Seattle went three-and-out to open the third quarter and Green Bay went right down the field, with Grant's 24-yard rumble setting up Brandon Jackson's 13-yard catch-and-run score (3:28). Already sitting on a 35-20 lead in the fourth, the Packers put it away. Grant broke out for a 43-yard rumble before getting tripped up at the Seattle 15. He settled for a 1-yard score to put the cherry on top of a 42-20 rout (3:52).
In sub-zero temperatures, the Packers hosted an classic NFC Championship Game against the underdog Giants. Eli Manning bested Favre in overtime, 23-20.
If we include Milwaukee teams with Green Bay, as I like to do for these city playoff histories, there is one other postseason meeting on the list.
1980 West Semis
Led by Marques Johnson and NBA All-Defensive Second Teamer Quinn Buckner, Don Nelson's Milwaukee Bucks won the Midwest Division at 49-33. Thanks in part to Gus Williams and All-Defensive Second Teamer Dennis Johnson, Lenny Wilkens guided the defending champion Seattle SuperSonics to a 56-26 mark. However, because the Lakers beat them out for the Pacific Division crown, the West's second-best team had to settle for the three seed and had to play in the opening round. The Sonics edged Portland 2-1 to reach the West Semis against Milwaukee.
The highlight of the series was Game One in Seattle (I guess home-court in the later rounds was still determined by record). It was tied at 111 in the final seconds when the Bucks stole the ball and got a Marques Johnson dunk with six seconds left. With no timeouts, Dennis Johnson flew up the court for Seattle and chucked up a prayer from way behind the arc and drilled it for a 114-113 lead.
Buckner and Marques Johnson made a well-executed try for an inbound alley-oop, but it didn't go down and the Sonics escaped with a win in the opener.
Sidney Moncrief led the Bucks to a Game Two overtime victory before going home and taking the third game as well behind Bob Lanier's 24 points. Down 2-1 on the road, the champion Sonics pulled out a 112-107 road win that wasn't as close as the final score indicated. But they gave the advantage back to the Bucks two nights later in Seattle. In front of the largest crowd in NBA history at the time, Milwaukee cruised to an 11-point win to take a 3-2 series lead.
Seattle blew a 13-point lead in Game Six in Milwaukee, but held on to win 86-85 to force a seventh game back at home.
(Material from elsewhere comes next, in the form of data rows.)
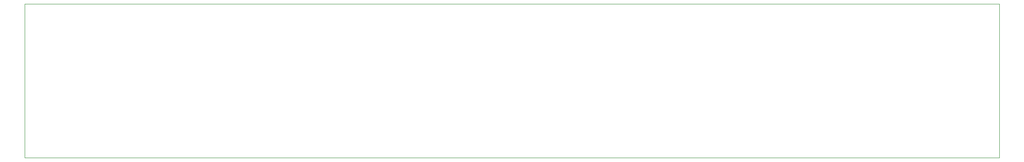
<source format=gm1>
%TF.GenerationSoftware,KiCad,Pcbnew,7.0.1*%
%TF.CreationDate,2023-10-26T23:35:24+05:30*%
%TF.ProjectId,CowTracking,436f7754-7261-4636-9b69-6e672e6b6963,rev?*%
%TF.SameCoordinates,Original*%
%TF.FileFunction,Profile,NP*%
%FSLAX46Y46*%
G04 Gerber Fmt 4.6, Leading zero omitted, Abs format (unit mm)*
G04 Created by KiCad (PCBNEW 7.0.1) date 2023-10-26 23:35:24*
%MOMM*%
%LPD*%
G01*
G04 APERTURE LIST*
%TA.AperFunction,Profile*%
%ADD10C,0.100000*%
%TD*%
G04 APERTURE END LIST*
D10*
X146300000Y-132500000D02*
X336800000Y-132500000D01*
X336800000Y-162600000D01*
X146300000Y-162600000D01*
X146300000Y-132500000D01*
M02*

</source>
The Sonics trailed by six in the fourth quarter of the ultimate game, but Downtown Freddie Brown scored ten points in the final period and Gus Williams netted the last of his 33 points with critical last-minute free throws to seal a 98-94 victory.
The Sonics advanced to the West Finals against the Lakers, where Kareem Abdul-Jabbar and a rookie named Magic Johnson dispatched them in five games.
After the season, the Bucks and Bulls switched from the Western Conference to the Eastern Conference while the Rockets and Spurs went East-to-West.